┌──

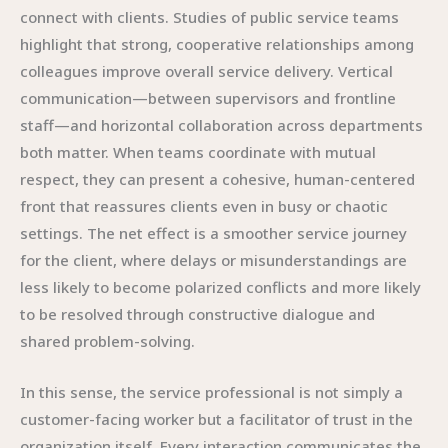
connect with clients. Studies of public service teams
highlight that strong, cooperative relationships among
colleagues improve overall service delivery. Vertical
communication—between supervisors and frontline
staff—and horizontal collaboration across departments
both matter. When teams coordinate with mutual
respect, they can present a cohesive, human-centered
front that reassures clients even in busy or chaotic
settings. The net effect is a smoother service journey
for the client, where delays or misunderstandings are
less likely to become polarized conflicts and more likely
to be resolved through constructive dialogue and
shared problem-solving.
In this sense, the service professional is not simply a
customer-facing worker but a facilitator of trust in the
organization itself. Every interaction communicates the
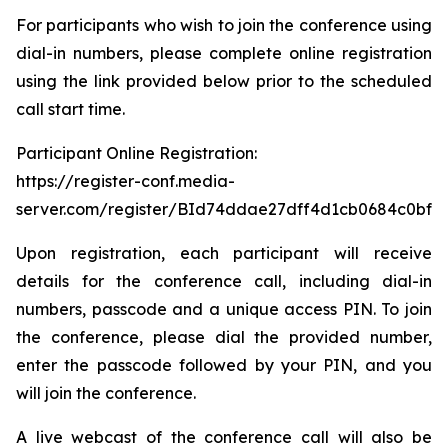
For participants who wish to join the conference using
dial-in numbers, please complete online registration
using the link provided below prior to the scheduled
call start time.
Participant Online Registration:
https://register-conf.media-
server.com/register/BId74ddae27dff4d1cb0684c0bfb
Upon registration, each participant will receive
details for the conference call, including dial-in
numbers, passcode and a unique access PIN. To join
the conference, please dial the provided number,
enter the passcode followed by your PIN, and you
will join the conference.
A live webcast of the conference call will also be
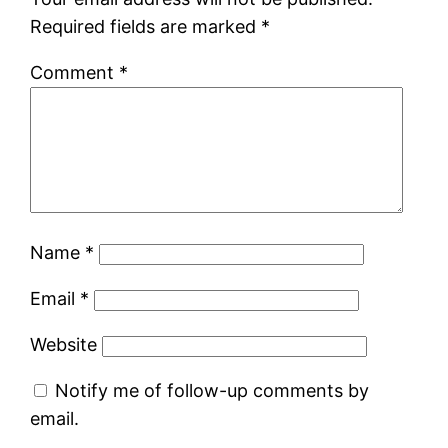
Required fields are marked
*
Comment
*
Name
*
Email
*
Website
Notify me of follow-up comments by
email.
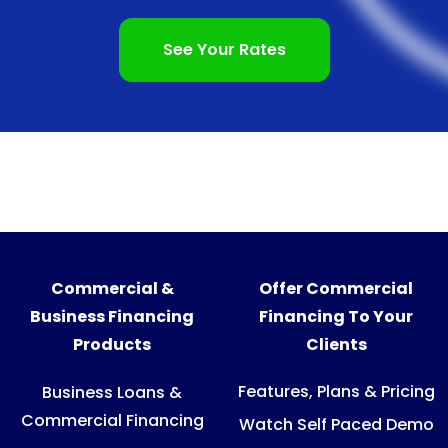
See Your Rates
Commercial &
Offer Commercial
Business Financing
Financing To Your
Products
Clients
Features, Plans & Pricing
Business Loans &
Commercial Financing
Watch Self Paced Demo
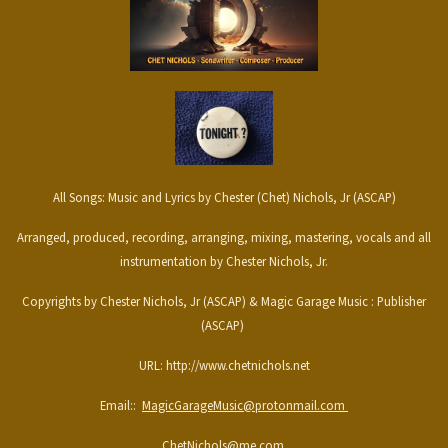
All Songs: Music and Lyrics by Chester (Chet) Nichols, Jr (ASCAP)
Arranged, produced, recording, arranging, mixing, mastering, vocals and all
instrumentation by Chester Nichols, Jr.
Copyrights by Chester Nichols, Jr (ASCAP) & Magic Garage Music : Publisher
(ASCAP)
URL: http://www.chetnichols.net
Email::
MagicGarageMusic@protonmail.com
ChetNichols@me.com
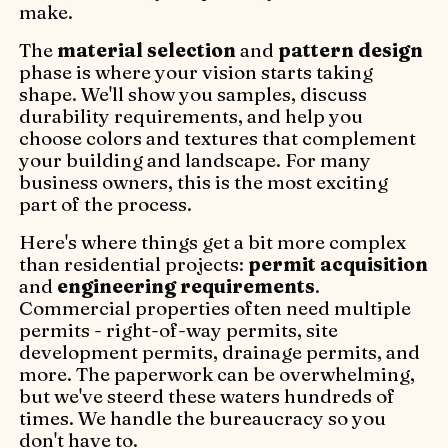
make.
The
material selection
and
pattern design
phase is where your vision starts taking
shape. We'll show you samples, discuss
durability requirements, and help you
choose colors and textures that complement
your building and landscape. For many
business owners, this is the most exciting
part of the process.
Here's where things get a bit more complex
than residential projects:
permit acquisition
and
engineering requirements
.
Commercial properties often need multiple
permits - right-of-way permits, site
development permits, drainage permits, and
more. The paperwork can be overwhelming,
but we've steerd these waters hundreds of
times. We handle the bureaucracy so you
don't have to.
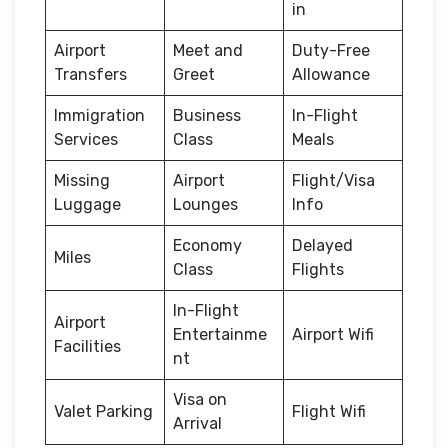
in
Airport
Meet and
Duty-Free
Transfers
Greet
Allowance
Immigration
Business
In-Flight
Services
Class
Meals
Missing
Airport
Flight/Visa
Luggage
Lounges
Info
Economy
Delayed
Miles
Class
Flights
In-Flight
Airport
Entertainme
Airport Wifi
Facilities
nt
Visa on
Valet Parking
Flight Wifi
Arrival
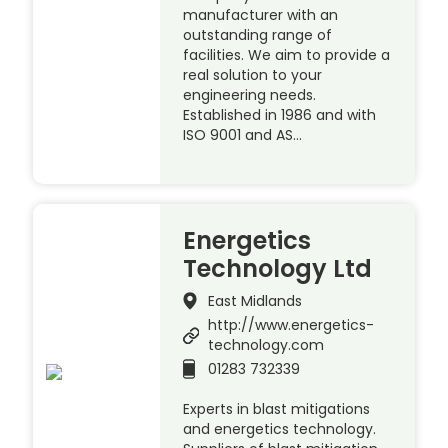
manufacturer with an
outstanding range of
facilities. We aim to provide a
real solution to your
engineering needs.
Established in 1986 and with
ISO 9001 and AS…
Energetics
Technology Ltd
East Midlands
http://www.energetics-
technology.com
01283 732339
Experts in blast mitigations
and energetics technology.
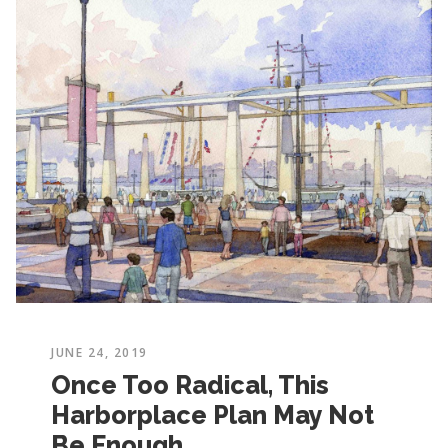
JUNE 24, 2019
Once Too Radical, This
Harborplace Plan May Not
Be Enough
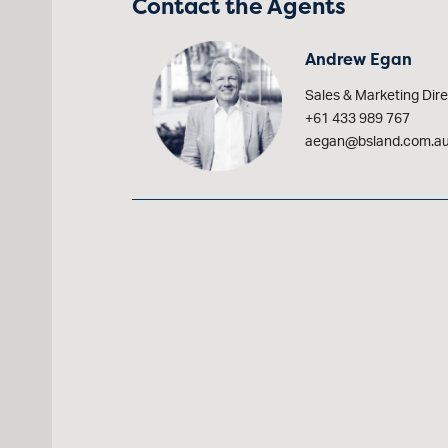
Contact the Agents
Andrew Egan
Sales & Marketing Dire
+61 433 989 767
aegan@bsland.com.a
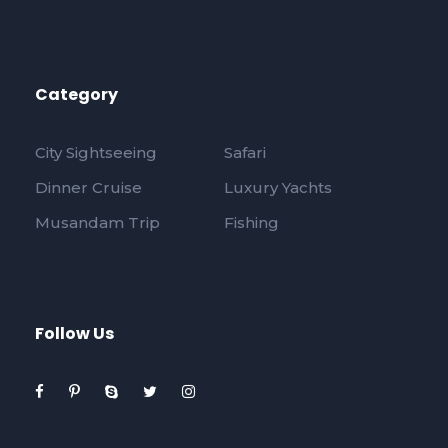
Category
City Sightseeing
Safari
Dinner Cruise
Luxury Yachts
Musandam Trip
Fishing
Follow Us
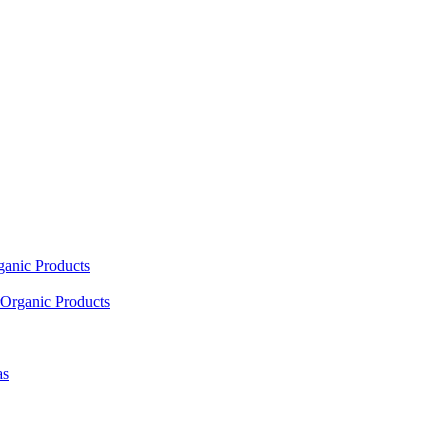
ganic Products
Organic Products
as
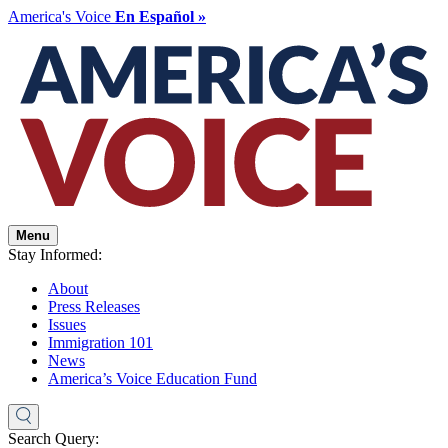
America's Voice
En Español »
Menu
Stay Informed:
About
Press Releases
Issues
Immigration 101
News
America’s Voice Education Fund
Search Query:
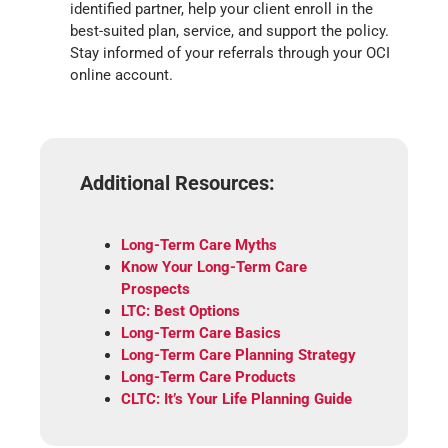
identified partner, help your client enroll in the
best-suited plan, service, and support the policy.
Stay informed of your referrals through your OCI
online account.
Additional Resources:
Long-Term Care Myths
Know Your Long-Term Care
Prospects
LTC: Best Options
Long-Term Care Basics
Long-Term Care Planning Strategy
Long-Term Care Products
CLTC: It’s Your Life Planning Guide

└──

*Instructions for the task*
Rewrite the lines from the one containing "America's Voice" through the end of the rows as a JSON list of strings, with one string per line. Omit blank lines and the picture markers, and include nothing else.

*Response to the task*
[
  "America's Voice",
  "En Español »",
  "Menu",
  "Stay Informed:",
  "About",
  "Press Releases",
  "Issues",
  "Immigration 101",
  "News",
  "America’s Voice Education Fund",
  "Search Query:",
  "identified partner, help your client enroll in the",
  "best-suited plan, service, and support the policy.",
  "Stay informed of your referrals through your OCI",
  "online account.",
  "Additional Resources:",
  "Long-Term Care Myths",
  "Know Your Long-Term Care",
  "Prospects",
  "LTC: Best Options",
  "Long-Term Care Basics",
  "Long-Term Care Planning Strategy",
  "Long-Term Care Products",
  "CLTC: It’s Your Life Planning Guide"
]